# Little Bottle - What do you think?



## gargreen (Jun 24, 2010)

I found this little bottle. I am assuming shoe polish bottle. Still has the brush in it and looks to be polish in it. I cannot get it open. It says:

 Esquire White Scuff-Kote

 Bottom Says:

 KNOMARK MFG. CO. INC. BKLYN N.Y.
 556 2OZ 8-

 Should I attempt to get the lid off and clean it out?

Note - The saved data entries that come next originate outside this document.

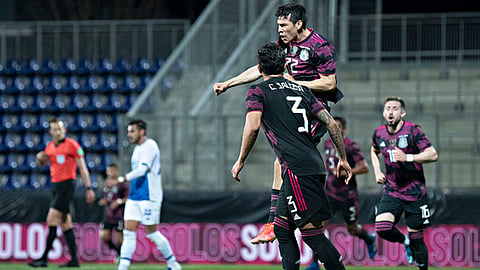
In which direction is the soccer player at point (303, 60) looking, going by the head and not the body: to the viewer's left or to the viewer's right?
to the viewer's left

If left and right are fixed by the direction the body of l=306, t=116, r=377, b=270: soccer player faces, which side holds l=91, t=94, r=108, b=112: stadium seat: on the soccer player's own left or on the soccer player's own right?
on the soccer player's own right

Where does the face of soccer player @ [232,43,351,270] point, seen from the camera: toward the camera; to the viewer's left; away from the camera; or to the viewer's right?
away from the camera

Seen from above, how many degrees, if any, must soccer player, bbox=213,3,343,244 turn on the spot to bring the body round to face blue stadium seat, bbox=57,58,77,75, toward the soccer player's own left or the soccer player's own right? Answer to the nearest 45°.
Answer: approximately 90° to the soccer player's own right

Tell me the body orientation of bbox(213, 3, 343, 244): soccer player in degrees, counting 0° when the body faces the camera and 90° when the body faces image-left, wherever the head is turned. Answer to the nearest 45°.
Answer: approximately 45°

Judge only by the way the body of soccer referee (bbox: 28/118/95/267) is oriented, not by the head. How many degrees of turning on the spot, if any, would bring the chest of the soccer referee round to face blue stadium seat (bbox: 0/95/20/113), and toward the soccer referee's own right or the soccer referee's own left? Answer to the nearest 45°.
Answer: approximately 135° to the soccer referee's own right

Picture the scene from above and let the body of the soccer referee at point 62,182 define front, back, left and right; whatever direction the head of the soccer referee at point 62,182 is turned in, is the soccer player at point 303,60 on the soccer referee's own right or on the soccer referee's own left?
on the soccer referee's own left

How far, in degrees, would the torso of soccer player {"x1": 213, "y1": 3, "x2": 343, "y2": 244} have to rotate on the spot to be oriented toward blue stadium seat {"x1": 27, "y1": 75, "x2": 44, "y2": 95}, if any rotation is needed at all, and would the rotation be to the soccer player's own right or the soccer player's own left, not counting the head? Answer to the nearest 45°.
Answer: approximately 90° to the soccer player's own right
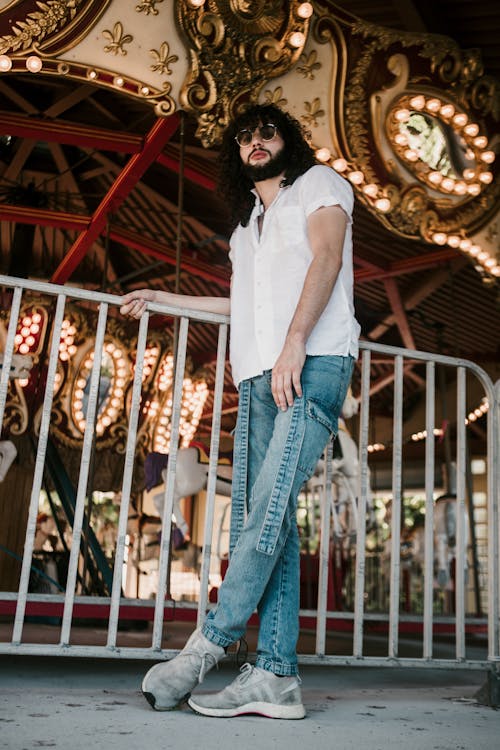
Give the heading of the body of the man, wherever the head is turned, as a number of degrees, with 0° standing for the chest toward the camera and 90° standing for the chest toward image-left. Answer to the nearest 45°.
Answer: approximately 45°
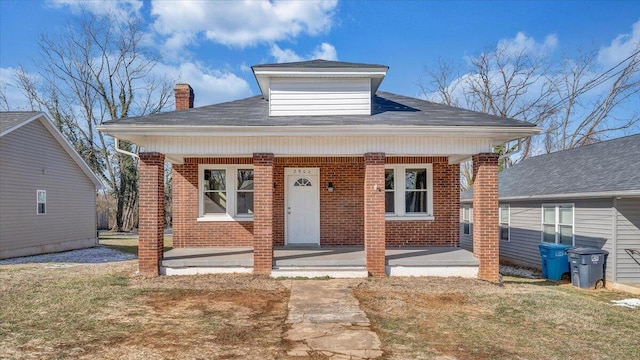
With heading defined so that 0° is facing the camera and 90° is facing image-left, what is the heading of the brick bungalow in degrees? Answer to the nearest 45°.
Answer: approximately 0°

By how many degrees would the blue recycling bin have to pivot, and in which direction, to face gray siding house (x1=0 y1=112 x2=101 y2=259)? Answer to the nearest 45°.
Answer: approximately 45° to its right

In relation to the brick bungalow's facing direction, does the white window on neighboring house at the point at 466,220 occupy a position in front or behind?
behind

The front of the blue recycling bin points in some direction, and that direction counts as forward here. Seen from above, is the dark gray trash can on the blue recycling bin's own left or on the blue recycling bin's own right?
on the blue recycling bin's own left

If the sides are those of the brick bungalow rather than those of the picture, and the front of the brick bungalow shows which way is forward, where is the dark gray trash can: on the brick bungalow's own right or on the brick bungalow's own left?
on the brick bungalow's own left
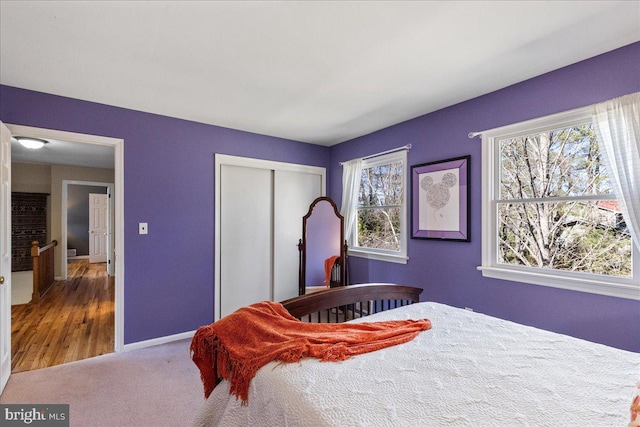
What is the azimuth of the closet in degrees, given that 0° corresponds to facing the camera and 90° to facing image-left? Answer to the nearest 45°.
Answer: approximately 315°

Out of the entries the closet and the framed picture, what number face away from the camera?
0

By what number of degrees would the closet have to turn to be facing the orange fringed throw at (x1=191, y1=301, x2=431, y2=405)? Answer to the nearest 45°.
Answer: approximately 45° to its right

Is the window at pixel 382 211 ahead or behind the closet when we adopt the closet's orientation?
ahead

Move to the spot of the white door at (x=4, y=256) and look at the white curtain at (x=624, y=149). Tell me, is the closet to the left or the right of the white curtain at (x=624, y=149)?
left

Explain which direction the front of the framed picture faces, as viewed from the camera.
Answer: facing the viewer and to the left of the viewer

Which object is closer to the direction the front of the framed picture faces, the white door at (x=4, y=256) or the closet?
the white door

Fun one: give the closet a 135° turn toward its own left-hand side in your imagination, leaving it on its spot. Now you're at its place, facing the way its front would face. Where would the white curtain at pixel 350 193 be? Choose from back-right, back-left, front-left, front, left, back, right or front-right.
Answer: right

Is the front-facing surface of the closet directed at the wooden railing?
no

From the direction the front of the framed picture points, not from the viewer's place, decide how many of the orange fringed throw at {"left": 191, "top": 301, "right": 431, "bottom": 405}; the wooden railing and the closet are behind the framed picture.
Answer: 0

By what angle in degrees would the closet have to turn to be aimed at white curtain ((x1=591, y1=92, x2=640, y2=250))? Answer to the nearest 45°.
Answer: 0° — it already faces it

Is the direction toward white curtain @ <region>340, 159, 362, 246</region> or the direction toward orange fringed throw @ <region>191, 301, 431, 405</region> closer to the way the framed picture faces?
the orange fringed throw

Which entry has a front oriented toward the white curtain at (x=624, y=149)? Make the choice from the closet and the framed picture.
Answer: the closet

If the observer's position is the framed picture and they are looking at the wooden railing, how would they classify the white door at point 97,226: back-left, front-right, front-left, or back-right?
front-right

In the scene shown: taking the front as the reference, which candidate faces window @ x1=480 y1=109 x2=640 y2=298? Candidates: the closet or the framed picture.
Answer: the closet

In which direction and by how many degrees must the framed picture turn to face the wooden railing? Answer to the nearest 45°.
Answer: approximately 45° to its right

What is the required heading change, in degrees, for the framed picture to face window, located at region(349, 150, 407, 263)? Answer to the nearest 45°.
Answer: approximately 90° to its right

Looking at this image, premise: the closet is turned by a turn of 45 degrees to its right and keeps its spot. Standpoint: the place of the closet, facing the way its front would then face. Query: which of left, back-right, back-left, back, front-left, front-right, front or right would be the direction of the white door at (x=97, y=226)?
back-right

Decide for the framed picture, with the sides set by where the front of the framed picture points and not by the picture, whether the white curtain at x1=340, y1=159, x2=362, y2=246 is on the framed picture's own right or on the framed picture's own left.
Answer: on the framed picture's own right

 If you would like to see more pics let me know and I will post them. Thanks!


----------



## woodswalker (Jun 24, 2010)

Sometimes they are more valuable with the contents in them....and then sometime you don't know what is in the bottle and could potentially be hazardous to breath in...if you do clean it out I'd wear gloves and do it out side it might make your house smell awful....
    Thats just my opinion...some one else may have a better idea!  It would look pretty cool cleaned up  tho...i  like it nice find[]
 Manda~


----------



## gargreen (Jun 24, 2010)

Thanks for the tip. Knowing me I would have tried to open the thing in the house and piss off my wife with the smell. [:-]  She gets mad that I keep bringing "junk" home.


----------



## woodswalker (Jun 24, 2010)

It's not junk tho!!! Get a nice collection going and put your "junk treasures" up in your man cave!!!  Maybe one day she'll see the value in it you never know...


----------



## gargreen (Jun 24, 2010)

I hope! Cause I love my "Junk." Since I also metal detect this cellar holes I come home with all sorts a stuff.


----------



## surfaceone (Jun 24, 2010)

Hey Garrett,

 Here's the Wiki-Esquire. You might have the metal cap disintegrate if you try to get it off. Should that happen, at least you can tune up your white bucks.[8D]


----------